ただ、ミステリとして見た場合、「矯風演芸会」をピークとして後半へと流れるにつれて、謎の勢いが減じて小粒になってしまうところが残念といえば残念、といったかんじなのですけど、最後の「春風影裏に猫が家出する」では、本作の語り手を猫ではなく書生君に据えていたからこその素敵な幕引きに、原典の「吾輩は猫である」の物語を知っている人は嬉しくなってしまうのではないでしょうか。個人的には短編の中で展開されるどの趣向よりも、實はこの素敵な幕引きが一番のツボでした。
またこの先生のキ印ぶりからして、本作は先生をホームズに、そして冴えない書生君がワトソン役かなア、という予想を裏切って、先生はただのキ印、そして書生君が素晴らしい観察眼で事件を推理、という結構も洒落ています。

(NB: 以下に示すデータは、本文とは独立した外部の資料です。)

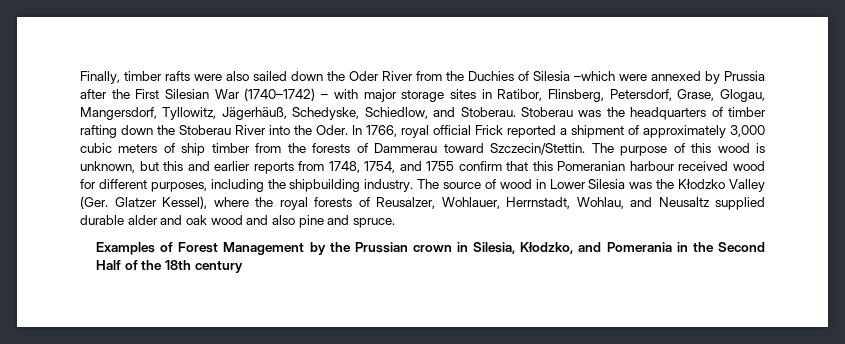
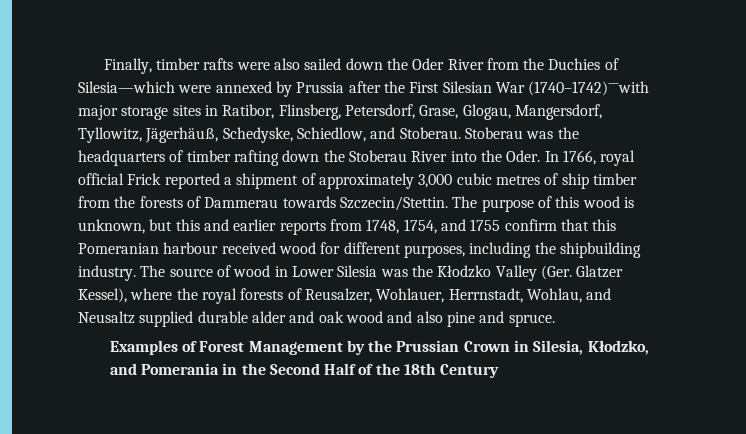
[533,71,615,81] Silesia –which -> [78,81,175,93] Silesia—which
[244,88,358,101] (1740–1742) – with -> [528,81,650,96] (1740–1742)—with
[118,144,158,153] meters -> [495,175,540,185] metres
[443,143,484,153] toward -> [282,196,336,208] towards
[412,245,452,252] crown -> [463,341,510,352] Crown
[194,261,243,273] century -> [440,364,500,378] Century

先生宅を訪れる變人たちも個性的で、特に迷亭のアレっぷりは相當のもの、という譯で原典を知らずともその破天荒なキャラの織りなすエピソードは大いに愉しめるものの、やはり個人的には「我が輩は猫である」のラストシーンを知っていた方が絶對に満足出來ると思います。
軽めの風格から「饗宴」や「新世界」のような重厚さは希薄ながら、それでも物語の背景に戦争の影を通奏低音のごとく響かせ、また原典とは異なる洒落た幕引きを用意していたりと、柳氏のうまさが光る佳作でしょう。